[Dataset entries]
..............................

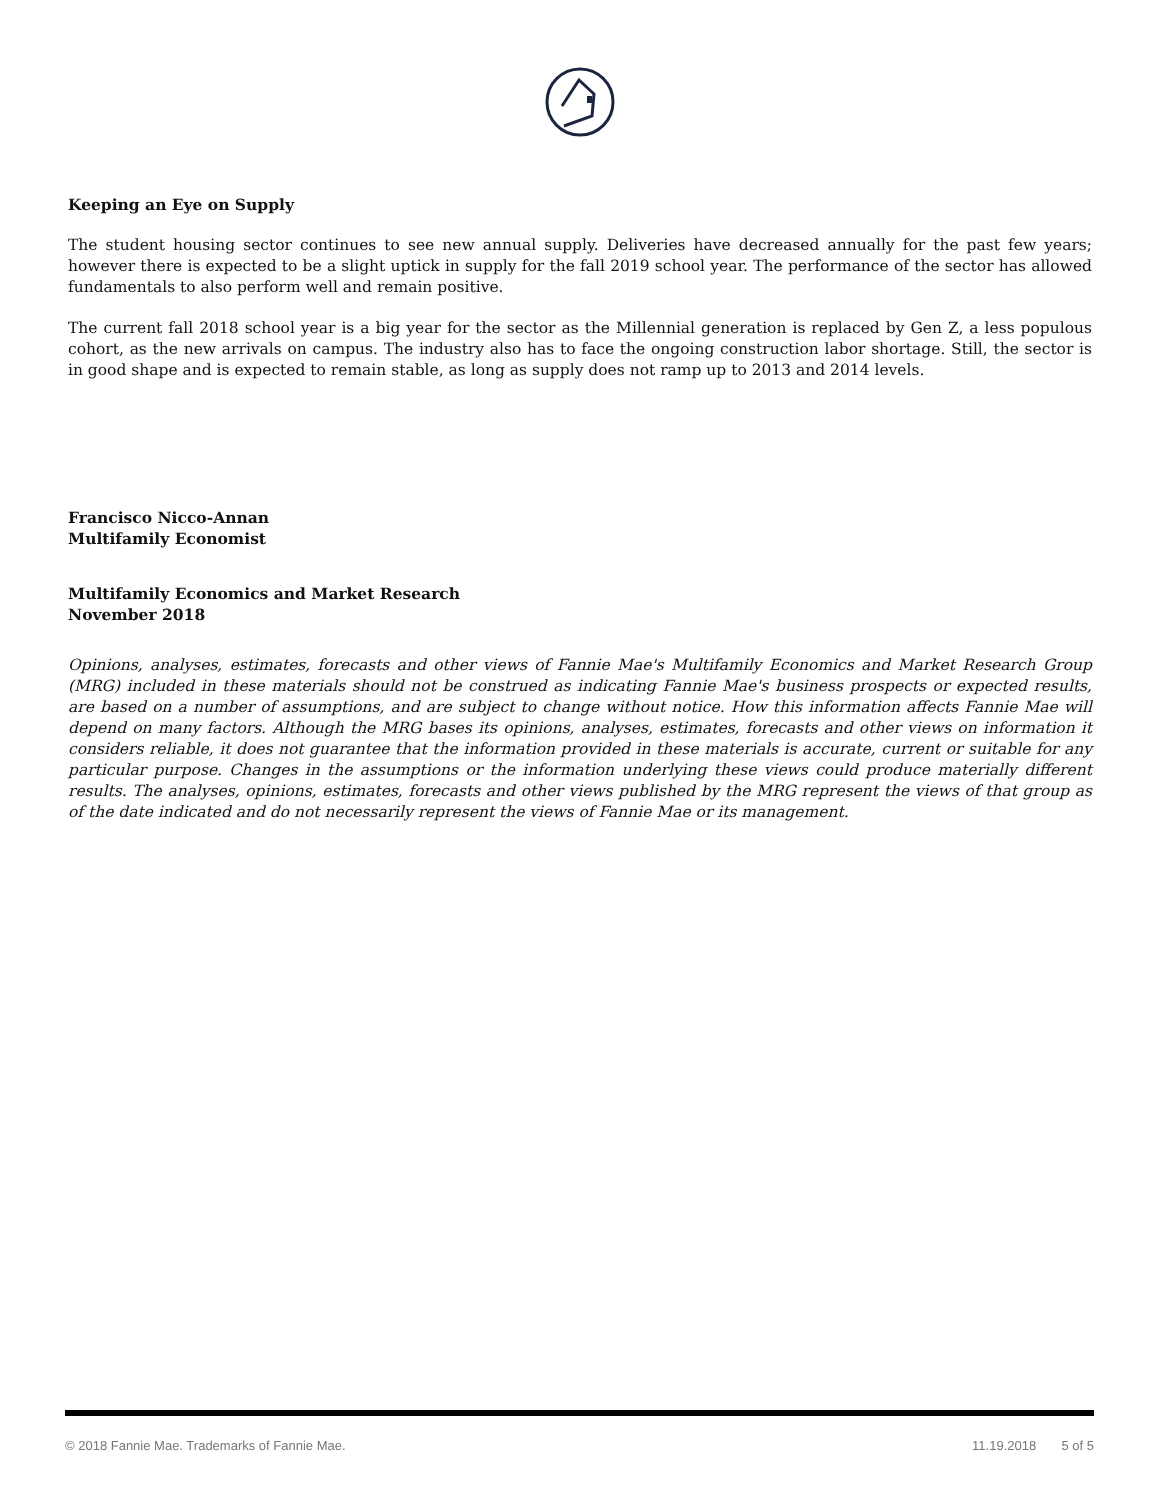Keeping an Eye on Supply
The student housing sector continues to see new annual supply. Deliveries have decreased annually for the past few years; however there is expected to be a slight uptick in supply for the fall 2019 school year. The performance of the sector has allowed fundamentals to also perform well and remain positive.
The current fall 2018 school year is a big year for the sector as the Millennial generation is replaced by Gen Z, a less populous cohort, as the new arrivals on campus. The industry also has to face the ongoing construction labor shortage. Still, the sector is in good shape and is expected to remain stable, as long as supply does not ramp up to 2013 and 2014 levels.
Francisco Nicco-Annan
Multifamily Economist
Multifamily Economics and Market Research
November 2018
Opinions, analyses, estimates, forecasts and other views of Fannie Mae's Multifamily Economics and Market Research Group (MRG) included in these materials should not be construed as indicating Fannie Mae's business prospects or expected results, are based on a number of assumptions, and are subject to change without notice. How this information affects Fannie Mae will depend on many factors. Although the MRG bases its opinions, analyses, estimates, forecasts and other views on information it considers reliable, it does not guarantee that the information provided in these materials is accurate, current or suitable for any particular purpose. Changes in the assumptions or the information underlying these views could produce materially different results. The analyses, opinions, estimates, forecasts and other views published by the MRG represent the views of that group as of the date indicated and do not necessarily represent the views of Fannie Mae or its management.
© 2018 Fannie Mae. Trademarks of Fannie Mae. 11.19.2018 5 of 5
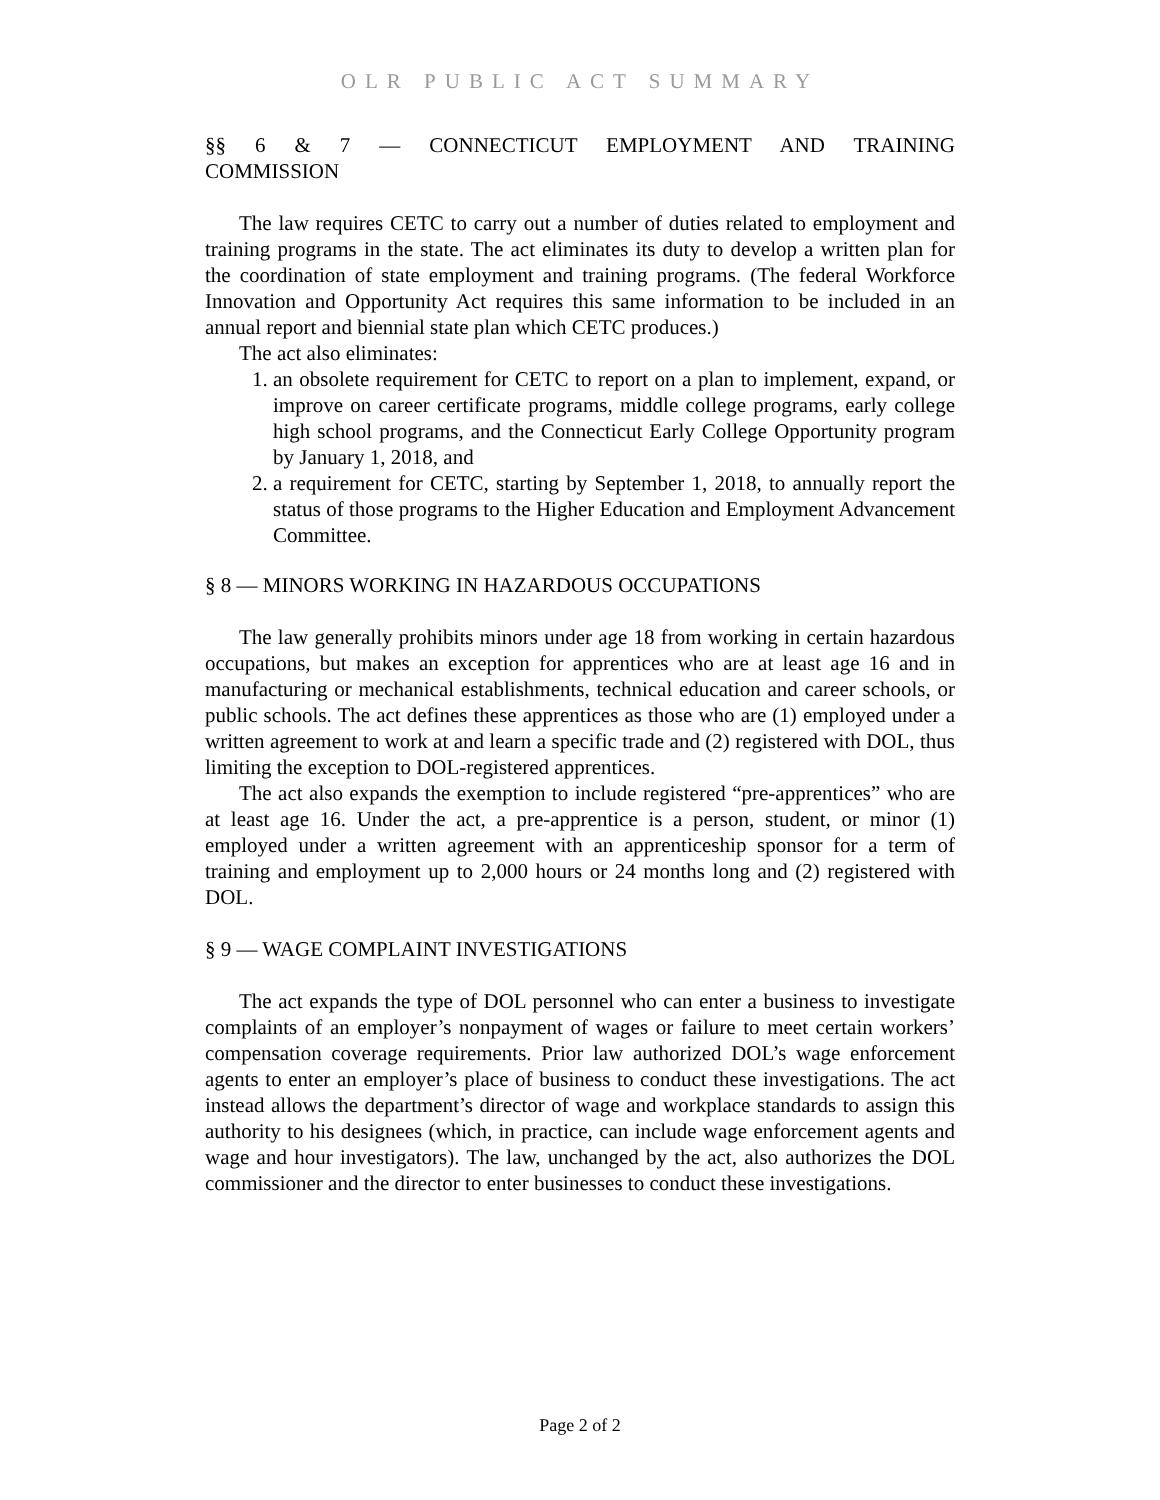OLR PUBLIC ACT SUMMARY
§§ 6 & 7 — CONNECTICUT EMPLOYMENT AND TRAINING COMMISSION
The law requires CETC to carry out a number of duties related to employment and training programs in the state. The act eliminates its duty to develop a written plan for the coordination of state employment and training programs. (The federal Workforce Innovation and Opportunity Act requires this same information to be included in an annual report and biennial state plan which CETC produces.)
The act also eliminates:
1. an obsolete requirement for CETC to report on a plan to implement, expand, or improve on career certificate programs, middle college programs, early college high school programs, and the Connecticut Early College Opportunity program by January 1, 2018, and
2. a requirement for CETC, starting by September 1, 2018, to annually report the status of those programs to the Higher Education and Employment Advancement Committee.
§ 8 — MINORS WORKING IN HAZARDOUS OCCUPATIONS
The law generally prohibits minors under age 18 from working in certain hazardous occupations, but makes an exception for apprentices who are at least age 16 and in manufacturing or mechanical establishments, technical education and career schools, or public schools. The act defines these apprentices as those who are (1) employed under a written agreement to work at and learn a specific trade and (2) registered with DOL, thus limiting the exception to DOL-registered apprentices.
The act also expands the exemption to include registered “pre-apprentices” who are at least age 16. Under the act, a pre-apprentice is a person, student, or minor (1) employed under a written agreement with an apprenticeship sponsor for a term of training and employment up to 2,000 hours or 24 months long and (2) registered with DOL.
§ 9 — WAGE COMPLAINT INVESTIGATIONS
The act expands the type of DOL personnel who can enter a business to investigate complaints of an employer’s nonpayment of wages or failure to meet certain workers’ compensation coverage requirements. Prior law authorized DOL’s wage enforcement agents to enter an employer’s place of business to conduct these investigations. The act instead allows the department’s director of wage and workplace standards to assign this authority to his designees (which, in practice, can include wage enforcement agents and wage and hour investigators). The law, unchanged by the act, also authorizes the DOL commissioner and the director to enter businesses to conduct these investigations.
Page 2 of 2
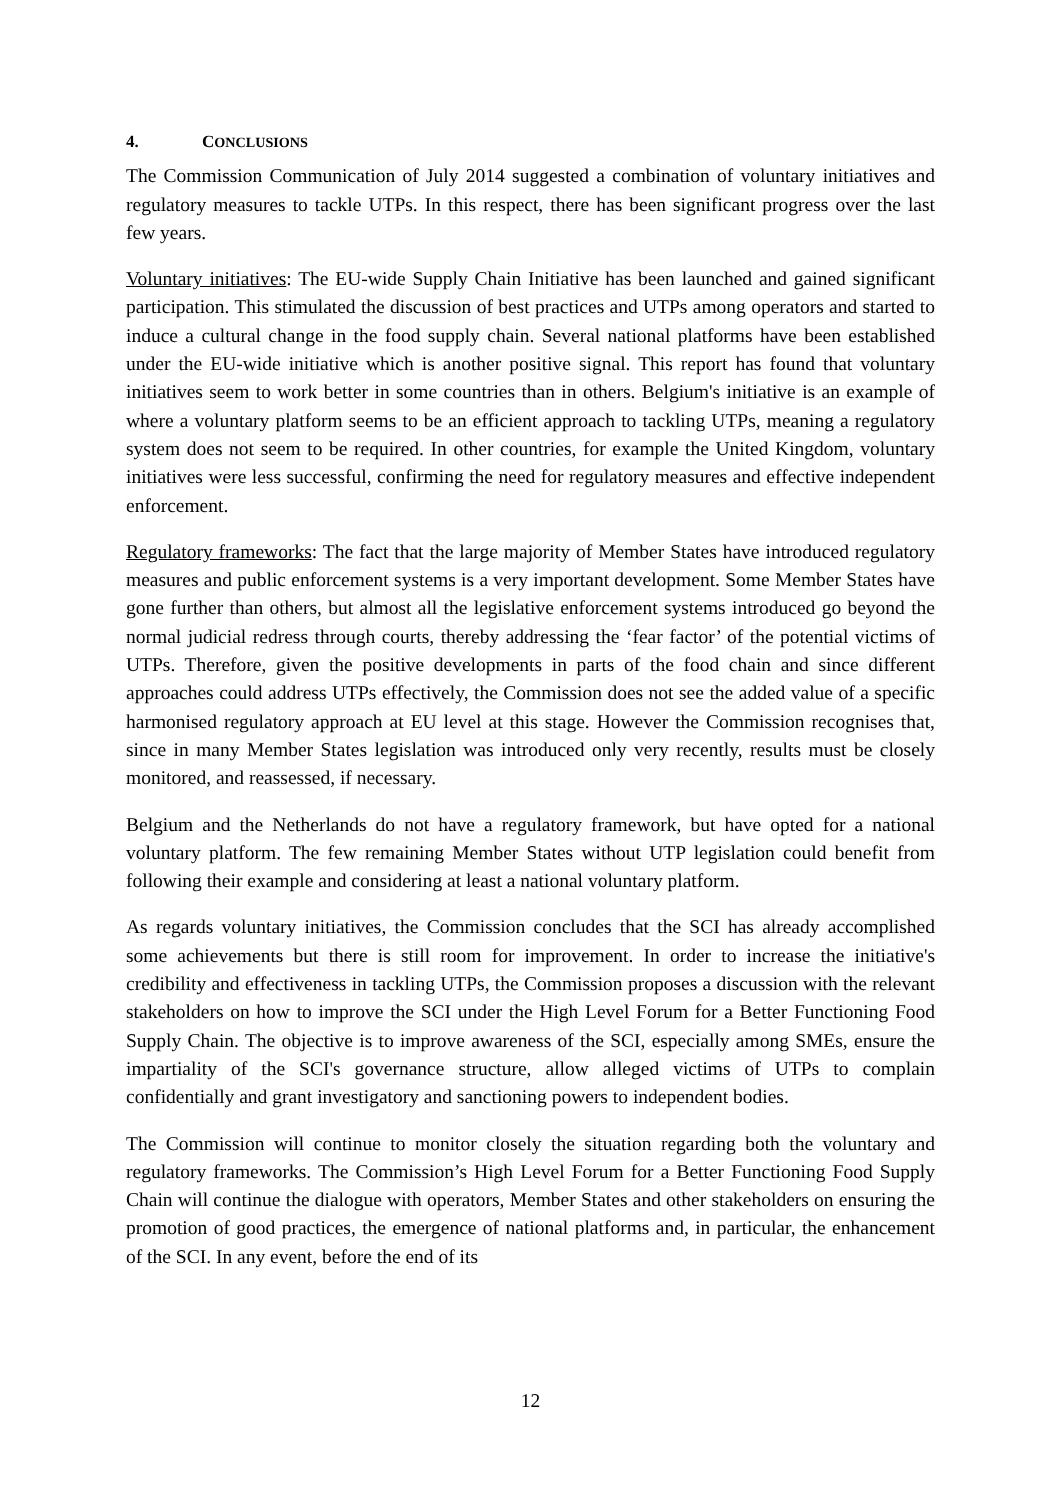4. CONCLUSIONS
The Commission Communication of July 2014 suggested a combination of voluntary initiatives and regulatory measures to tackle UTPs. In this respect, there has been significant progress over the last few years.
Voluntary initiatives: The EU-wide Supply Chain Initiative has been launched and gained significant participation. This stimulated the discussion of best practices and UTPs among operators and started to induce a cultural change in the food supply chain. Several national platforms have been established under the EU-wide initiative which is another positive signal. This report has found that voluntary initiatives seem to work better in some countries than in others. Belgium's initiative is an example of where a voluntary platform seems to be an efficient approach to tackling UTPs, meaning a regulatory system does not seem to be required. In other countries, for example the United Kingdom, voluntary initiatives were less successful, confirming the need for regulatory measures and effective independent enforcement.
Regulatory frameworks: The fact that the large majority of Member States have introduced regulatory measures and public enforcement systems is a very important development. Some Member States have gone further than others, but almost all the legislative enforcement systems introduced go beyond the normal judicial redress through courts, thereby addressing the ‘fear factor’ of the potential victims of UTPs. Therefore, given the positive developments in parts of the food chain and since different approaches could address UTPs effectively, the Commission does not see the added value of a specific harmonised regulatory approach at EU level at this stage. However the Commission recognises that, since in many Member States legislation was introduced only very recently, results must be closely monitored, and reassessed, if necessary.
Belgium and the Netherlands do not have a regulatory framework, but have opted for a national voluntary platform. The few remaining Member States without UTP legislation could benefit from following their example and considering at least a national voluntary platform.
As regards voluntary initiatives, the Commission concludes that the SCI has already accomplished some achievements but there is still room for improvement. In order to increase the initiative's credibility and effectiveness in tackling UTPs, the Commission proposes a discussion with the relevant stakeholders on how to improve the SCI under the High Level Forum for a Better Functioning Food Supply Chain. The objective is to improve awareness of the SCI, especially among SMEs, ensure the impartiality of the SCI's governance structure, allow alleged victims of UTPs to complain confidentially and grant investigatory and sanctioning powers to independent bodies.
The Commission will continue to monitor closely the situation regarding both the voluntary and regulatory frameworks. The Commission’s High Level Forum for a Better Functioning Food Supply Chain will continue the dialogue with operators, Member States and other stakeholders on ensuring the promotion of good practices, the emergence of national platforms and, in particular, the enhancement of the SCI. In any event, before the end of its
12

..............................

**Problem statement**
Pictures aside, print exactly the lines above starting with the one containing "4. CONCLUSIONS" and going on through the one containing "The Commission Communication".

**Finished task**
4. CONCLUSIONS
The Commission Communication of July 2014 suggested a combination of voluntary initiatives and regulatory measures to tackle UTPs. In this respect, there has been significant progress over the last few years.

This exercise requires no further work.